Though court-appointed examiner John Little and a committee of Stanford investors expressed disagreements over parts of the process at an October 13 court conference, "the court made clear at the status conference that the process should begin, and the receiver has acted accordingly," he added.

It is unclear how much money will be distributed, how any payouts will be calculated, and when distributions will begin.

"For investor claimants, the amount of the investor's net investment in the Ponzi scheme will be one of the most significant factors" in determining payouts, Janvey said.

Peter Morgenstern, a lawyer for the investors' committee, on Thursday declined immediate comment.

Little, in an email, said he would have preferred that the parties "fully explored" opportunities to cooperate in creating a claims process with Antiguan liquidators and the Securities Investor Protection Corp, which handles claims for investors whose brokerages fail. He also said the claims process will be expensive, and that the receivership has "limited" assets.

HUNDREDS OF MILLIONS SOUGHT

According to court papers, the receivership as of October 31 had $80.1 million of unrestricted cash, after accounting for professional fees and costs, and $96.6 million of "material" assets. It was also seeking $955.3 million through litigation.

This latter sum included $610 million from other Stanford investors and vendors, and $335 million in British, Canadian, Swiss and other accounts. Liquidators in Antigua have sought control of some of these accounts, court papers show.

The $7.2 billion figure reflects CDs on Stanford's books when the receivership was set up, not investor losses.

At the October 13 conference, Sadler said at least $2 billion of investor funds had been lost through a series of backdated fictitious loans. "If one wanted to consider a floor of money that's gone, that certainly would be a candidate," he said.
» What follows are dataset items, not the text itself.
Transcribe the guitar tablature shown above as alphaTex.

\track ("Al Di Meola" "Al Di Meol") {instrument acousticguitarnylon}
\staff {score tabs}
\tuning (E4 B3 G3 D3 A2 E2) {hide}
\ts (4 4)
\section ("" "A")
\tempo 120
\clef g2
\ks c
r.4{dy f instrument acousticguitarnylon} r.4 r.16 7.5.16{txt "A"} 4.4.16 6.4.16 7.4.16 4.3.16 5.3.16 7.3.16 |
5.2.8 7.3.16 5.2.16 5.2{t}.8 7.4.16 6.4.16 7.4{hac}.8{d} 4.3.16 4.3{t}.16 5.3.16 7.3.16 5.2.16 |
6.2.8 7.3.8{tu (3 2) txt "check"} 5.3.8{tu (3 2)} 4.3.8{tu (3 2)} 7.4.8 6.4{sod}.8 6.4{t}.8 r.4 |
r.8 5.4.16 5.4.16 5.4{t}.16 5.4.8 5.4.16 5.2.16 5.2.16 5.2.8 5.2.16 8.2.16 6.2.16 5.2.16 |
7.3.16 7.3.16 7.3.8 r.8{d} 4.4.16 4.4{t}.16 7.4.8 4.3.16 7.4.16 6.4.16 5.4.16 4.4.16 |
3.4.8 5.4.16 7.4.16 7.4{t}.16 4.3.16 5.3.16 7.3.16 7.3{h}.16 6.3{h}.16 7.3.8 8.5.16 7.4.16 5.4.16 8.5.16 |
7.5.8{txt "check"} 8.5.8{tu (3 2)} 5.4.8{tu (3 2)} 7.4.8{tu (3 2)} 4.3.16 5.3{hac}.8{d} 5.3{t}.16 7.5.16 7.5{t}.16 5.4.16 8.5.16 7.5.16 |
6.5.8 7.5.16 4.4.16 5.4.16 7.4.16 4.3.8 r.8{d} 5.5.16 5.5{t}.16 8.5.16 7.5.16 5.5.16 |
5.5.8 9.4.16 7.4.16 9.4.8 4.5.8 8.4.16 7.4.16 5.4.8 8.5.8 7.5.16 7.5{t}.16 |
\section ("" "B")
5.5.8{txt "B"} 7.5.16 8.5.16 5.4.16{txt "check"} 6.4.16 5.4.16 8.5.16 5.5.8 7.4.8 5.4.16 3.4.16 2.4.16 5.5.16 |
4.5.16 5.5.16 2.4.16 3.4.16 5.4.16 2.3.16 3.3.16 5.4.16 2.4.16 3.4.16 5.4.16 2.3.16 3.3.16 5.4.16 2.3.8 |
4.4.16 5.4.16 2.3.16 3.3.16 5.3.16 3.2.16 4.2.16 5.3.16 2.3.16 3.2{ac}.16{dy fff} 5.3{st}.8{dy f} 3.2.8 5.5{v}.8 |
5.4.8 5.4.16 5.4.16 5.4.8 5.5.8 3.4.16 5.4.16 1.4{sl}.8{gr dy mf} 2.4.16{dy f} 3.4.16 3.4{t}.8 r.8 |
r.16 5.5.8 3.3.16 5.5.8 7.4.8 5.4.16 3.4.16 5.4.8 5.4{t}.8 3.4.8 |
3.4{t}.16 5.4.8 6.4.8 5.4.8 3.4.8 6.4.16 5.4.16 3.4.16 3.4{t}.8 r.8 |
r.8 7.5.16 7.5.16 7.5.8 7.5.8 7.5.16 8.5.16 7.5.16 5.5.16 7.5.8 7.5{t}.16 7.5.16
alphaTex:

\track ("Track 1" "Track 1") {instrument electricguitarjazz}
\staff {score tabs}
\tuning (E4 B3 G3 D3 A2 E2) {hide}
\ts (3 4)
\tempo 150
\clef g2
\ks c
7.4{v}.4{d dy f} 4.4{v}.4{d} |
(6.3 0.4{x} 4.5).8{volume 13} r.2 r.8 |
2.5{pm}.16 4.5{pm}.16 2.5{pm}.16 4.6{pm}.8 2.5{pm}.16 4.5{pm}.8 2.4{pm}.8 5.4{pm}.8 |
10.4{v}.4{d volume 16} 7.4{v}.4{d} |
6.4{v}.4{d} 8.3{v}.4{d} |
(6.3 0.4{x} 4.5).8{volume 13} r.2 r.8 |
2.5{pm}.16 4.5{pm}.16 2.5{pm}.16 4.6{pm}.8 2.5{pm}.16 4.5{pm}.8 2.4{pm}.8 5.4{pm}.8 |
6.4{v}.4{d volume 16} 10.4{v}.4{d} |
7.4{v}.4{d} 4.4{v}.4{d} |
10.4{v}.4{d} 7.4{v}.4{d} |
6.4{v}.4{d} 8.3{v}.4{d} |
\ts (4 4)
Stanford recently moved to a Houston federal detention center from the Butner Federal Correctional Complex in North Carolina, where he was treated for an addiction to an anti-anxiety medication.

His criminal trial is expected to begin in January in the federal court in Houston. Stanford is scheduled to be arraigned under his most recent indictment on November 28. That proceeding had been delayed because of his treatment at Butner.

On Thursday, U.S. District Judge David Hittner, who oversees the criminal case, barred Stephen Cochell, a lawyer for Stanford in the SEC case, from meeting his client at the Houston detention center until the criminal case is finished.

The judge said public comments by Cochell about Stanford's current mental status could impact the criminal trial. Cochell did not immediately respond to a request for comment.

Madoff is serving a 150-year prison term at Butner.

The civil case is SEC v. Stanford International Bank Ltd, U.S. District Court, Northern District of Texas, No. 09-00298. The criminal case is U.S. v. Stanford, U.S. District Court, Southern District of Texas, No. 09-00342.